Stored items from a collection:
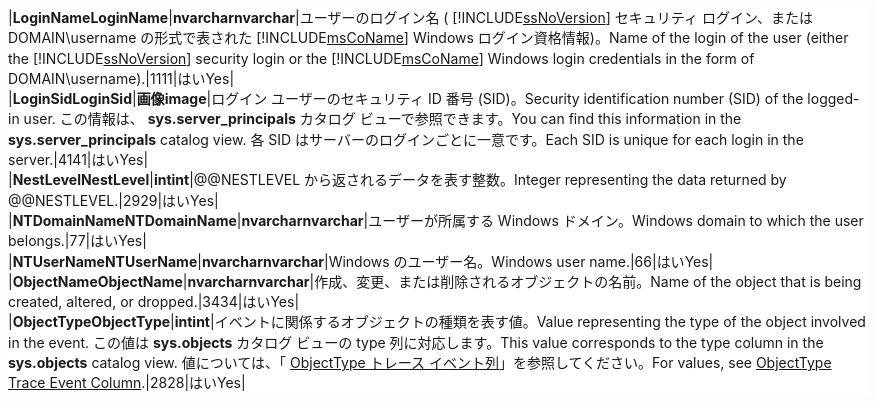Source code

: |<span data-ttu-id="a93b1-180">**LoginName**</span><span class="sxs-lookup"><span data-stu-id="a93b1-180">**LoginName**</span></span>|<span data-ttu-id="a93b1-181">**nvarchar**</span><span class="sxs-lookup"><span data-stu-id="a93b1-181">**nvarchar**</span></span>|<span data-ttu-id="a93b1-182">ユーザーのログイン名 ( [!INCLUDE[ssNoVersion](../../includes/ssnoversion-md.md)] セキュリティ ログイン、または DOMAIN\username の形式で表された [!INCLUDE[msCoName](../../includes/msconame-md.md)] Windows ログイン資格情報)。</span><span class="sxs-lookup"><span data-stu-id="a93b1-182">Name of the login of the user (either the [!INCLUDE[ssNoVersion](../../includes/ssnoversion-md.md)] security login or the [!INCLUDE[msCoName](../../includes/msconame-md.md)] Windows login credentials in the form of DOMAIN\username).</span></span>|<span data-ttu-id="a93b1-183">11</span><span class="sxs-lookup"><span data-stu-id="a93b1-183">11</span></span>|<span data-ttu-id="a93b1-184">はい</span><span class="sxs-lookup"><span data-stu-id="a93b1-184">Yes</span></span>|  
|<span data-ttu-id="a93b1-185">**LoginSid**</span><span class="sxs-lookup"><span data-stu-id="a93b1-185">**LoginSid**</span></span>|<span data-ttu-id="a93b1-186">**画像**</span><span class="sxs-lookup"><span data-stu-id="a93b1-186">**image**</span></span>|<span data-ttu-id="a93b1-187">ログイン ユーザーのセキュリティ ID 番号 (SID)。</span><span class="sxs-lookup"><span data-stu-id="a93b1-187">Security identification number (SID) of the logged-in user.</span></span> <span data-ttu-id="a93b1-188">この情報は、 **sys.server_principals** カタログ ビューで参照できます。</span><span class="sxs-lookup"><span data-stu-id="a93b1-188">You can find this information in the **sys.server_principals** catalog view.</span></span> <span data-ttu-id="a93b1-189">各 SID はサーバーのログインごとに一意です。</span><span class="sxs-lookup"><span data-stu-id="a93b1-189">Each SID is unique for each login in the server.</span></span>|<span data-ttu-id="a93b1-190">41</span><span class="sxs-lookup"><span data-stu-id="a93b1-190">41</span></span>|<span data-ttu-id="a93b1-191">はい</span><span class="sxs-lookup"><span data-stu-id="a93b1-191">Yes</span></span>|  
|<span data-ttu-id="a93b1-192">**NestLevel**</span><span class="sxs-lookup"><span data-stu-id="a93b1-192">**NestLevel**</span></span>|<span data-ttu-id="a93b1-193">**int**</span><span class="sxs-lookup"><span data-stu-id="a93b1-193">**int**</span></span>|<span data-ttu-id="a93b1-194">@@NESTLEVEL から返されるデータを表す整数。</span><span class="sxs-lookup"><span data-stu-id="a93b1-194">Integer representing the data returned by @@NESTLEVEL.</span></span>|<span data-ttu-id="a93b1-195">29</span><span class="sxs-lookup"><span data-stu-id="a93b1-195">29</span></span>|<span data-ttu-id="a93b1-196">はい</span><span class="sxs-lookup"><span data-stu-id="a93b1-196">Yes</span></span>|  
|<span data-ttu-id="a93b1-197">**NTDomainName**</span><span class="sxs-lookup"><span data-stu-id="a93b1-197">**NTDomainName**</span></span>|<span data-ttu-id="a93b1-198">**nvarchar**</span><span class="sxs-lookup"><span data-stu-id="a93b1-198">**nvarchar**</span></span>|<span data-ttu-id="a93b1-199">ユーザーが所属する Windows ドメイン。</span><span class="sxs-lookup"><span data-stu-id="a93b1-199">Windows domain to which the user belongs.</span></span>|<span data-ttu-id="a93b1-200">7</span><span class="sxs-lookup"><span data-stu-id="a93b1-200">7</span></span>|<span data-ttu-id="a93b1-201">はい</span><span class="sxs-lookup"><span data-stu-id="a93b1-201">Yes</span></span>|  
|<span data-ttu-id="a93b1-202">**NTUserName**</span><span class="sxs-lookup"><span data-stu-id="a93b1-202">**NTUserName**</span></span>|<span data-ttu-id="a93b1-203">**nvarchar**</span><span class="sxs-lookup"><span data-stu-id="a93b1-203">**nvarchar**</span></span>|<span data-ttu-id="a93b1-204">Windows のユーザー名。</span><span class="sxs-lookup"><span data-stu-id="a93b1-204">Windows user name.</span></span>|<span data-ttu-id="a93b1-205">6</span><span class="sxs-lookup"><span data-stu-id="a93b1-205">6</span></span>|<span data-ttu-id="a93b1-206">はい</span><span class="sxs-lookup"><span data-stu-id="a93b1-206">Yes</span></span>|  
|<span data-ttu-id="a93b1-207">**ObjectName**</span><span class="sxs-lookup"><span data-stu-id="a93b1-207">**ObjectName**</span></span>|<span data-ttu-id="a93b1-208">**nvarchar**</span><span class="sxs-lookup"><span data-stu-id="a93b1-208">**nvarchar**</span></span>|<span data-ttu-id="a93b1-209">作成、変更、または削除されるオブジェクトの名前。</span><span class="sxs-lookup"><span data-stu-id="a93b1-209">Name of the object that is being created, altered, or dropped.</span></span>|<span data-ttu-id="a93b1-210">34</span><span class="sxs-lookup"><span data-stu-id="a93b1-210">34</span></span>|<span data-ttu-id="a93b1-211">はい</span><span class="sxs-lookup"><span data-stu-id="a93b1-211">Yes</span></span>|  
|<span data-ttu-id="a93b1-212">**ObjectType**</span><span class="sxs-lookup"><span data-stu-id="a93b1-212">**ObjectType**</span></span>|<span data-ttu-id="a93b1-213">**int**</span><span class="sxs-lookup"><span data-stu-id="a93b1-213">**int**</span></span>|<span data-ttu-id="a93b1-214">イベントに関係するオブジェクトの種類を表す値。</span><span class="sxs-lookup"><span data-stu-id="a93b1-214">Value representing the type of the object involved in the event.</span></span> <span data-ttu-id="a93b1-215">この値は **sys.objects** カタログ ビューの type 列に対応します。</span><span class="sxs-lookup"><span data-stu-id="a93b1-215">This value corresponds to the type column in the **sys.objects** catalog view.</span></span> <span data-ttu-id="a93b1-216">値については、「 [ObjectType トレース イベント列](objecttype-trace-event-column.md)」を参照してください。</span><span class="sxs-lookup"><span data-stu-id="a93b1-216">For values, see [ObjectType Trace Event Column](objecttype-trace-event-column.md).</span></span>|<span data-ttu-id="a93b1-217">28</span><span class="sxs-lookup"><span data-stu-id="a93b1-217">28</span></span>|<span data-ttu-id="a93b1-218">はい</span><span class="sxs-lookup"><span data-stu-id="a93b1-218">Yes</span></span>|  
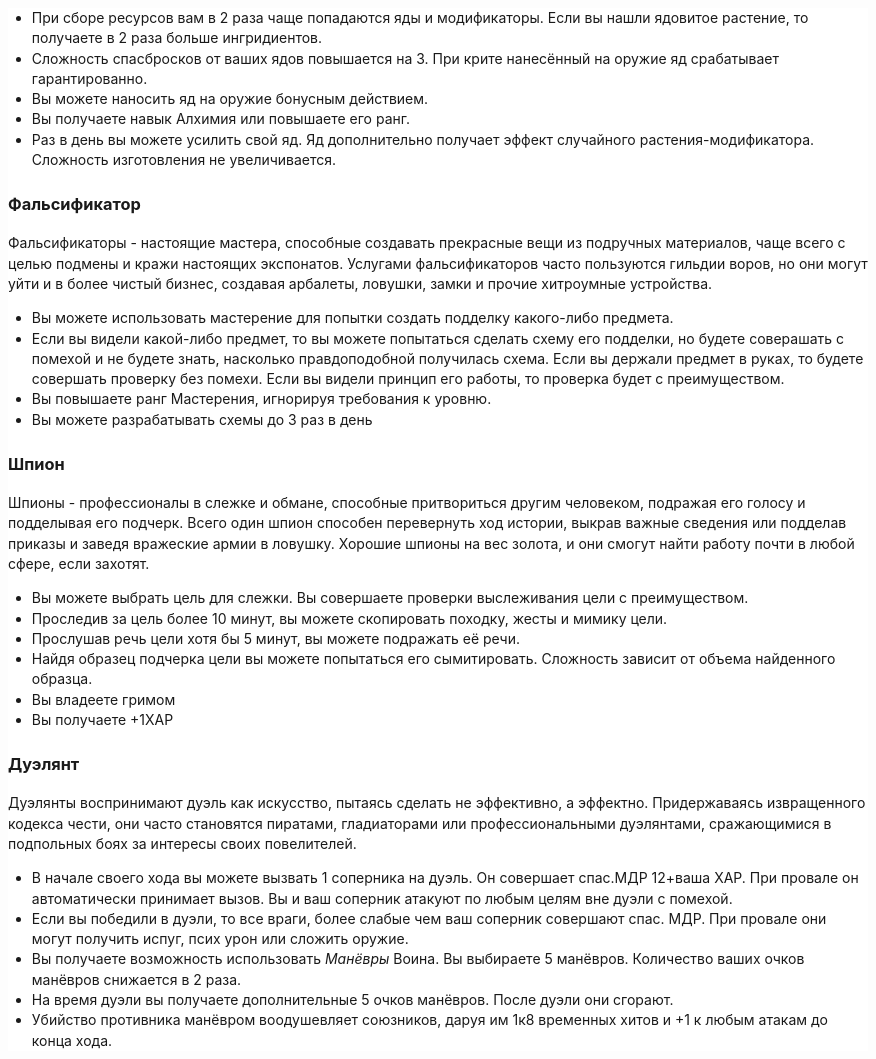 - При сборе ресурсов вам в 2 раза чаще попадаются яды и модификаторы. Если вы нашли ядовитое растение, то получаете в 2 раза больше ингридиентов.
- Сложность спасбросков от ваших ядов повышается на 3. При крите нанесённый на оружие яд срабатывает гарантированно.
- Вы можете наносить яд на оружие бонусным действием.
- Вы получаете навык Алхимия или повышаете его ранг.
- Раз в день вы можете усилить свой яд. Яд дополнительно получает эффект случайного растения-модификатора. Сложность изготовления не увеличивается.

### Фальсификатор
Фальсификаторы - настоящие мастера, способные создавать прекрасные вещи из подручных материалов, чаще всего с целью подмены и кражи настоящих экспонатов. Услугами фальсификаторов часто пользуются гильдии воров, но они могут уйти и в более чистый бизнес, создавая арбалеты, ловушки, замки и прочие хитроумные устройства.

- Вы можете использовать мастерение для попытки создать подделку какого-либо предмета.
- Если вы видели какой-либо предмет, то вы можете попытаться сделать схему его подделки, но будете соверашать с помехой и не будете знать, насколько правдоподобной получилась схема. Если вы держали предмет в руках, то будете совершать проверку без помехи. Если вы видели принцип его работы, то проверка будет с преимуществом.
- Вы повышаете ранг Мастерения, игнорируя требования к уровню.
- Вы можете разрабатывать схемы до 3 раз в день

### Шпион
Шпионы - профессионалы в слежке и обмане, способные притвориться другим человеком, подражая его голосу и подделывая его подчерк. Всего один шпион способен перевернуть ход истории, выкрав важные сведения или подделав приказы и заведя вражеские армии в ловушку. Хорошие шпионы на вес золота, и они смогут найти работу почти в любой сфере, если захотят.

- Вы можете выбрать цель для слежки. Вы совершаете проверки выслеживания цели с преимуществом.
- Проследив за цель более 10 минут, вы можете скопировать походку, жесты и мимику цели.
- Прослушав речь цели хотя бы 5 минут, вы можете подражать её речи.
- Найдя образец подчерка цели вы можете попытаться его сымитировать. Сложность зависит от объема найденного образца.
- Вы владеете гримом
- Вы получаете +1ХАР

### Дуэлянт
Дуэлянты воспринимают дуэль как искусство, пытаясь сделать не эффективно, а эффектно. Придержаваясь извращенного кодекса чести, они часто становятся пиратами, гладиаторами или профессиональными дуэлянтами, сражающимися в подпольных боях за интересы своих повелителей.

- В начале своего хода вы можете вызвать 1 соперника на дуэль. Он совершает спас.МДР 12+ваша ХАР. При провале он автоматически принимает вызов. Вы и ваш соперник атакуют по любым целям вне дуэли с помехой.
- Если вы победили в дуэли, то все враги, более слабые чем ваш соперник совершают спас. МДР. При провале они могут получить испуг, псих урон или сложить оружие.
- Вы получаете возможность использовать *Манёвры* Воина. Вы выбираете 5 манёвров. Количество ваших очков манёвров снижается в 2 раза.
- На время дуэли вы получаете дополнительные 5 очков манёвров. После дуэли они сгорают.
- Убийство противника манёвром воодушевляет союзников, даруя им 1к8 временных хитов и +1 к любым атакам до конца хода.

Task goal:
Go to the line above holding "- При сборе", then copy exactly each line down to and including the one holding "- Вы можете использовать", leaving pictures out.

Answer space:
 - При сборе ресурсов вам в 2 раза чаще попадаются яды и модификаторы. Если вы нашли ядовитое растение, то получаете в 2 раза больше ингридиентов.
- Сложность спасбросков от ваших ядов повышается на 3. При крите нанесённый на оружие яд срабатывает гарантированно.
- Вы можете наносить яд на оружие бонусным действием.
- Вы получаете навык Алхимия или повышаете его ранг.
- Раз в день вы можете усилить свой яд. Яд дополнительно получает эффект случайного растения-модификатора. Сложность изготовления не увеличивается.

### Фальсификатор
Фальсификаторы - настоящие мастера, способные создавать прекрасные вещи из подручных материалов, чаще всего с целью подмены и кражи настоящих экспонатов. Услугами фальсификаторов часто пользуются гильдии воров, но они могут уйти и в более чистый бизнес, создавая арбалеты, ловушки, замки и прочие хитроумные устройства.

- Вы можете использовать мастерение для попытки создать подделку какого-либо предмета.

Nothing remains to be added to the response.